N-dimensional datasets are common in many scientific fields, and quickly accessing subsets of these datasets is critical for an efficient exploration experience. Blosc2 is a compression and format library that recently added support for multidimensional datasets. Compression is crucial in effectively dealing with sparse datasets as the zeroed parts can be almost entirely suppressed, while the non-zero parts can still be stored in smaller sizes than their uncompressed counterparts. Moreover, the new double data partition in Blosc2 reduces the need for decompressing unnecessary data, which allows for top-class slicing speed.


Blosc is a high-performance compressor optimized for binary data, such as floating-point numbers, integers, and booleans, although it can also handle string data. It has been designed to transmit data to the processor cache faster than the traditional, non-compressed direct memory fetch approach, which uses a memcpy() OS call. Blosc is widely used in popular storage libraries like HDF5 (via h5py or PyTables) or Zarr, and is probably producing many petabytes of compressed data every day around the world.

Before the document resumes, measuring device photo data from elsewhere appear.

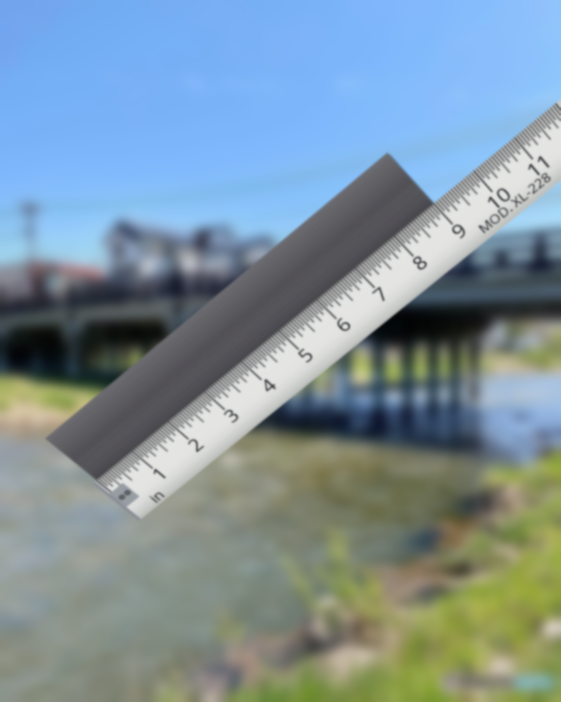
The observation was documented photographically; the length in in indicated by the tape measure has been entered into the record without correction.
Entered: 9 in
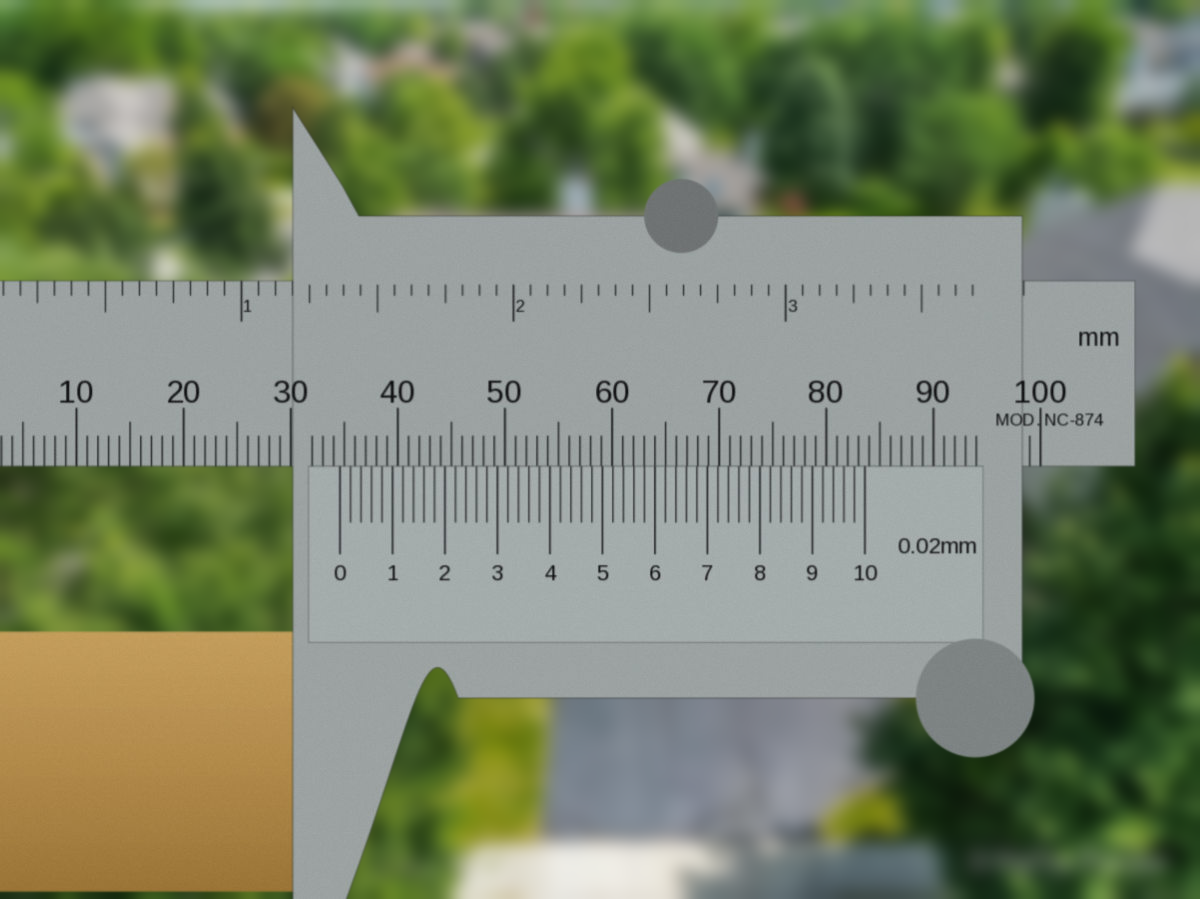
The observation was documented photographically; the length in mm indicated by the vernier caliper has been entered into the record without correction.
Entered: 34.6 mm
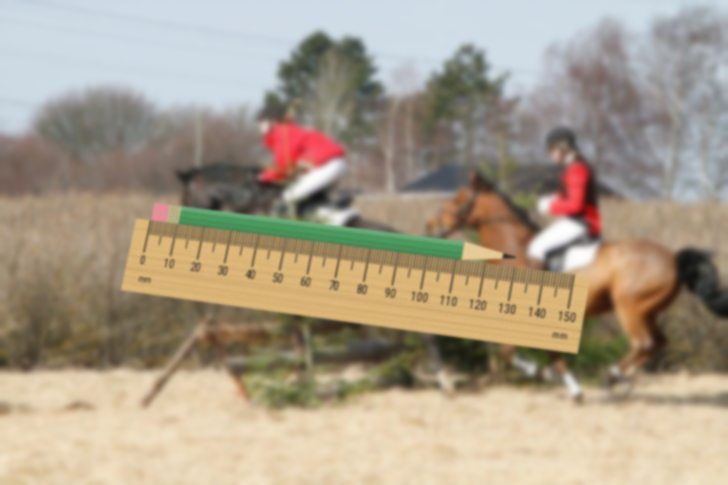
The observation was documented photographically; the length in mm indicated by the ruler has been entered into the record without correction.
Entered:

C-Blosc2 (https://github.com/Blosc/c-blosc2) is the latest major version of C-Blosc. It comes with Python-Blosc2 (https://github.com/Blosc/python-blosc2), a lightweight Python wrapper that exposes many of its new features. Some of the most interesting features are:

  • 64-bit containers: There is no practical limit in dataset sizes.
  • Frames: Data can be serialized either on-disk or in-memory.
  • Meta-layers: Meta-data can be added in different layers inside frames.
  • Blosc2 NDim: N-dimensional datasets can be created, read, and sliced efficiently.
  • Double partitioning: Data can be split into fine-grained cubes for faster reads of n-dimensional slices.
  • Parallel reads: When several blocks of a chunk need to be read, this is done in parallel.
  • Support for special values: Large sequences of repeated values can be represented efficiently.

With leveraging these features, Blosc2 provides a powerful, yet flexible tool for data handling. For example, when Blosc2 cooperates with libraries like PyTables/HDF5, it allows to query 100 trillion rows tables in human time frames.

Furthermore, being able to compress multidimensional data is of great help in handling large multidimensional datasets because 1) it reduces the amount of storage resources and 2) reduces the bandwidth necessary to bring data from storage (disk, memory) to the CPU, allowing to process data more effectively in general. Additionally, compression can represent a wide variety of sparse data without requiring a specific format. Instead, compression works to minimize the number of zeros and keep storage requirements to a minimum.

We will address common misconceptions about compressing data, such as: 1) decompressing data takes CPU time, which may slow down computations, and 2) when retrieving a subset of data, all affected partitions must be decompressed, adding overhead. To debunk these myths, we offer the following facts: 1) decompressing data within CPU caches often saves transmission cycles, and 2) Blosc2 features a novel double partitioning schema that minimizes decompression overhead.

We will leverage Python-Blosc2 to:

  • Describe the main features of Blosc2
  • Provide useful advice on the best codecs and filters for different types of datasets
  • Explain how to partition multidimensional datasets for efficient slicing
  • Compare efficiency and resource savings with other packages, such as h5py, PyTables, and Zarr

Finally, we will demonstrate an example of exploring the Milky Way's 3D dataset effectively, using data from the Gaia mission.